[Opening Data to process section]

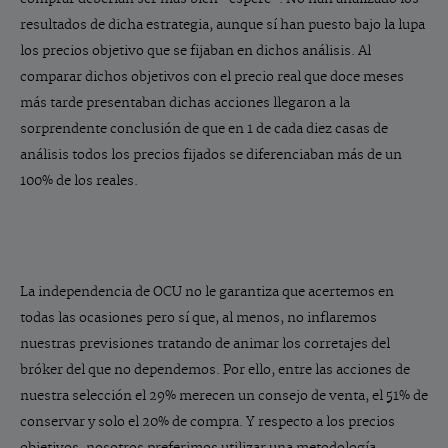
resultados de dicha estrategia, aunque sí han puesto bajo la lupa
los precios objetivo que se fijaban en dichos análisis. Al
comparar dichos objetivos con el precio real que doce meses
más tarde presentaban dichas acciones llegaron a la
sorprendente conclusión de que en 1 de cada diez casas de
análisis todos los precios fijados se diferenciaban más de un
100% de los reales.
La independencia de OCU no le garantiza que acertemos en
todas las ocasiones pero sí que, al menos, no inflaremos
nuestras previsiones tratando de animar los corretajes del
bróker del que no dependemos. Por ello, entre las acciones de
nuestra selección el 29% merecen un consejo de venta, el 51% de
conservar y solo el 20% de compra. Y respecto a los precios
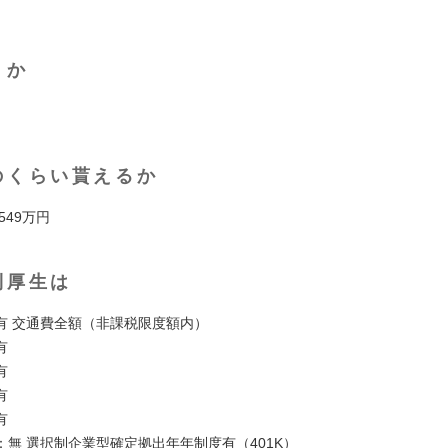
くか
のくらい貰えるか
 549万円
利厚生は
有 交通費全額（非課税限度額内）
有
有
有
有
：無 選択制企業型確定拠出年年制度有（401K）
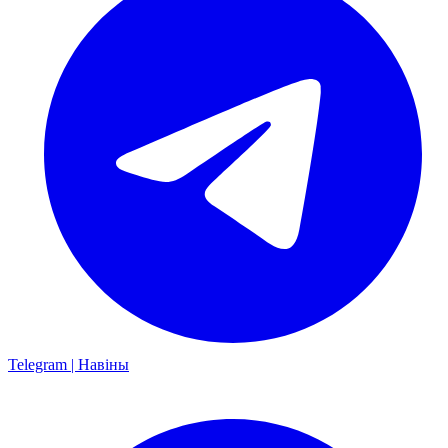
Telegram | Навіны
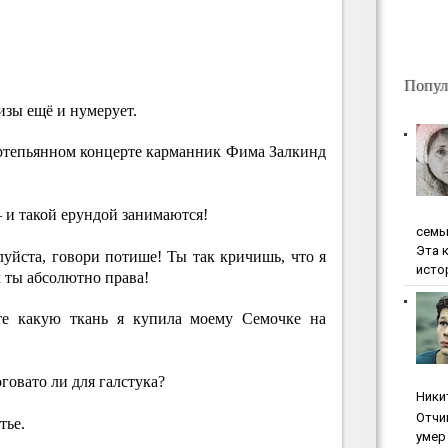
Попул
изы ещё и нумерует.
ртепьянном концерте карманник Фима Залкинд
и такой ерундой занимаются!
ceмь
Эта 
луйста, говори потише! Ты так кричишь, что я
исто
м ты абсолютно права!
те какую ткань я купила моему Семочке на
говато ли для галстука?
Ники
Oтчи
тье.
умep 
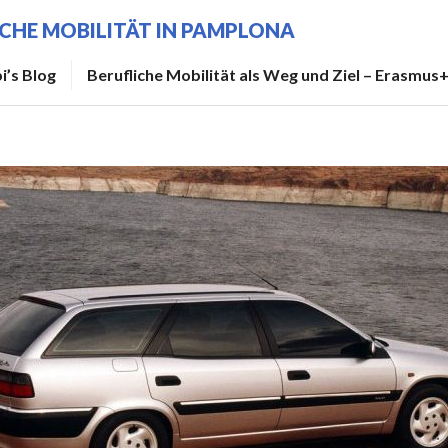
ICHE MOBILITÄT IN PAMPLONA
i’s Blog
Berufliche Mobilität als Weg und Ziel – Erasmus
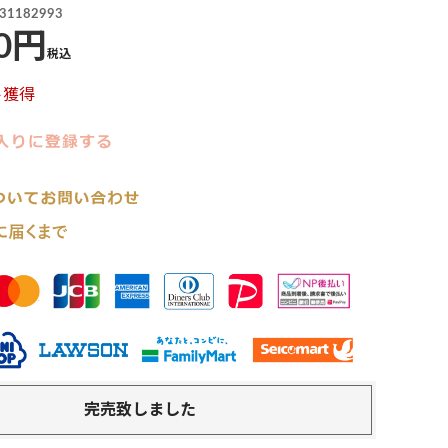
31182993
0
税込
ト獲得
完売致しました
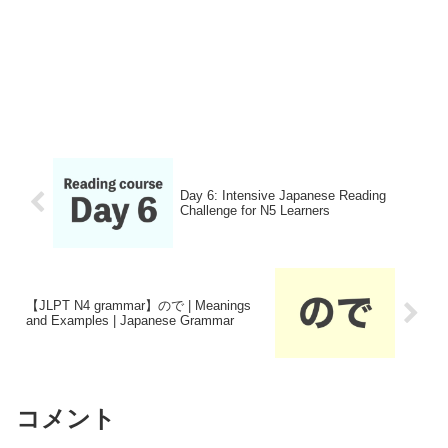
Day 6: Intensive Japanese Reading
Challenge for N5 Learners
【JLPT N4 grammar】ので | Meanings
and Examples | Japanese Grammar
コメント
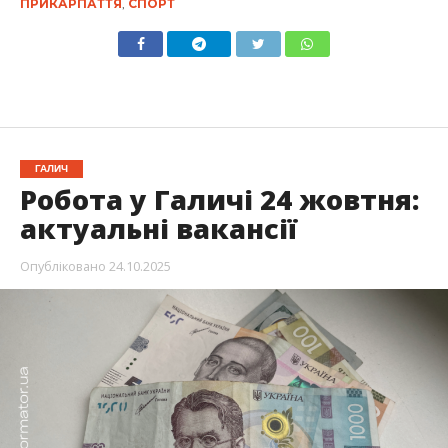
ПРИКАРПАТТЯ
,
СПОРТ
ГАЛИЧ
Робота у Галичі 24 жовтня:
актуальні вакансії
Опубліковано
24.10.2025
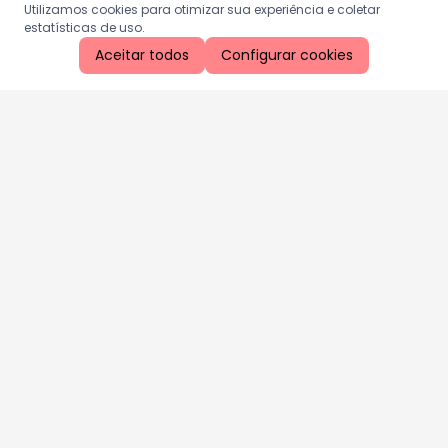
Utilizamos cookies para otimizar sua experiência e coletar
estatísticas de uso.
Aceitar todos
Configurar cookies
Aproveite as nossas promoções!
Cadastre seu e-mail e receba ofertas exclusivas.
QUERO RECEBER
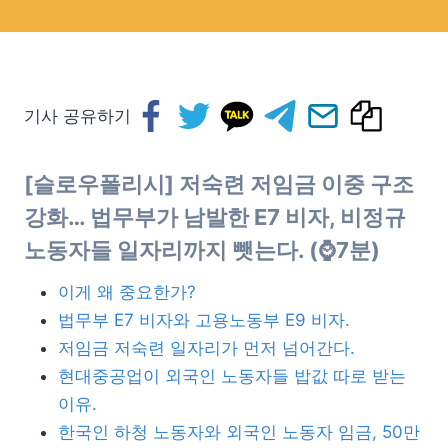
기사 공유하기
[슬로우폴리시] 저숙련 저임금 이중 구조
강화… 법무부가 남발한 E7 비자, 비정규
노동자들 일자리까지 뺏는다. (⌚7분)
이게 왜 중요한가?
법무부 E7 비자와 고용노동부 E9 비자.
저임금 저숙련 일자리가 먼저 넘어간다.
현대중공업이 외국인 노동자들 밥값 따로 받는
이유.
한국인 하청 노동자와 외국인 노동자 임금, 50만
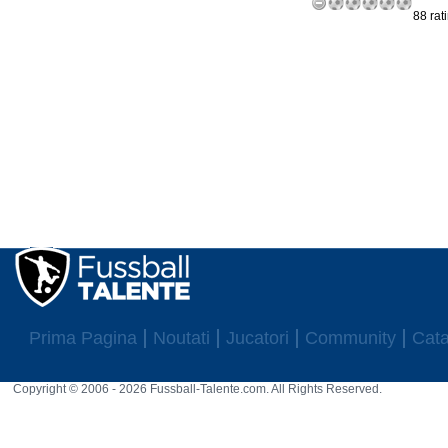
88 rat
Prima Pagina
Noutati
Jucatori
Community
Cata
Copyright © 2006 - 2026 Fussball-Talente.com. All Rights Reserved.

[Closing Data to process section]

Job: Nothing but the lines from the one that holds "más tarde presentaban" through the end of the data should appear, written out exactly, without pictures.

Result of the task:
más tarde presentaban dichas acciones llegaron a la
sorprendente conclusión de que en 1 de cada diez casas de
análisis todos los precios fijados se diferenciaban más de un
100% de los reales.
La independencia de OCU no le garantiza que acertemos en
todas las ocasiones pero sí que, al menos, no inflaremos
nuestras previsiones tratando de animar los corretajes del
bróker del que no dependemos. Por ello, entre las acciones de
nuestra selección el 29% merecen un consejo de venta, el 51% de
conservar y solo el 20% de compra. Y respecto a los precios
くか
のくらい貰えるか
 549万円
利厚生は
有 交通費全額（非課税限度額内）
有
有
有
有
：無 選択制企業型確定拠出年年制度有（401K）
Telegram | Навіны
Попул
изы ещё и нумерует.
ртепьянном концерте карманник Фима Залкинд
и такой ерундой занимаются!
ceмь
Эта 
луйста, говори потише! Ты так кричишь, что я
исто
м ты абсолютно права!
те какую ткань я купила моему Семочке на
говато ли для галстука?
Ники
Oтчи
тье.
умep 
ICHE MOBILITÄT IN PAMPLONA
i’s Blog
Berufliche Mobilität als Weg und Ziel – Erasmus
31182993
0
税込
ト獲得
完売致しました
Day 6: Intensive Japanese Reading
Challenge for N5 Learners
【JLPT N4 grammar】ので | Meanings
and Examples | Japanese Grammar
コメント
ПРИКАРПАТТЯ
,
СПОРТ
ГАЛИЧ
Робота у Галичі 24 жовтня:
актуальні вакансії
Опубліковано
24.10.2025
Utilizamos cookies para otimizar sua experiência e coletar
estatísticas de uso.
Aceitar todos
Configurar cookies
Aproveite as nossas promoções!
Cadastre seu e-mail e receba ofertas exclusivas.
QUERO RECEBER
기사 공유하기
[슬로우폴리시] 저숙련 저임금 이중 구조
강화… 법무부가 남발한 E7 비자, 비정규
노동자들 일자리까지 뺏는다. (⌚7분)
이게 왜 중요한가?
법무부 E7 비자와 고용노동부 E9 비자.
저임금 저숙련 일자리가 먼저 넘어간다.
현대중공업이 외국인 노동자들 밥값 따로 받는
이유.
한국인 하청 노동자와 외국인 노동자 임금, 50만
88 rat
Prima Pagina
Noutati
Jucatori
Community
Cata
Copyright © 2006 - 2026 Fussball-Talente.com. All Rights Reserved.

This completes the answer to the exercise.